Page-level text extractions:
◆ ◆ ◆ ◆ ◆

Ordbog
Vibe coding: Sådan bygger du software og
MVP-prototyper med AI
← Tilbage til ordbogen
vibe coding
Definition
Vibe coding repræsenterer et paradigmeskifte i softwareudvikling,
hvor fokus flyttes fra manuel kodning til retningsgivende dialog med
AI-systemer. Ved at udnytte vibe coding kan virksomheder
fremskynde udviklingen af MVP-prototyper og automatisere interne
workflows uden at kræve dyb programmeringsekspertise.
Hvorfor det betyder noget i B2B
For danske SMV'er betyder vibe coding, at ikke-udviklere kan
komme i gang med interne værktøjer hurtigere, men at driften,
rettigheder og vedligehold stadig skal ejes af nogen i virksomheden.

◆ ◆ ◆ ◆ ◆

__YOUR OBJECTIVE__: Reproduce the material above verbatim, keeping every line in its original order.

__TASK RESULT__:
Ordbog
Vibe coding: Sådan bygger du software og
MVP-prototyper med AI
← Tilbage til ordbogen
vibe coding
Definition
Vibe coding repræsenterer et paradigmeskifte i softwareudvikling,
hvor fokus flyttes fra manuel kodning til retningsgivende dialog med
AI-systemer. Ved at udnytte vibe coding kan virksomheder
fremskynde udviklingen af MVP-prototyper og automatisere interne
workflows uden at kræve dyb programmeringsekspertise.
Hvorfor det betyder noget i B2B
For danske SMV'er betyder vibe coding, at ikke-udviklere kan
komme i gang med interne værktøjer hurtigere, men at driften,
rettigheder og vedligehold stadig skal ejes af nogen i virksomheden.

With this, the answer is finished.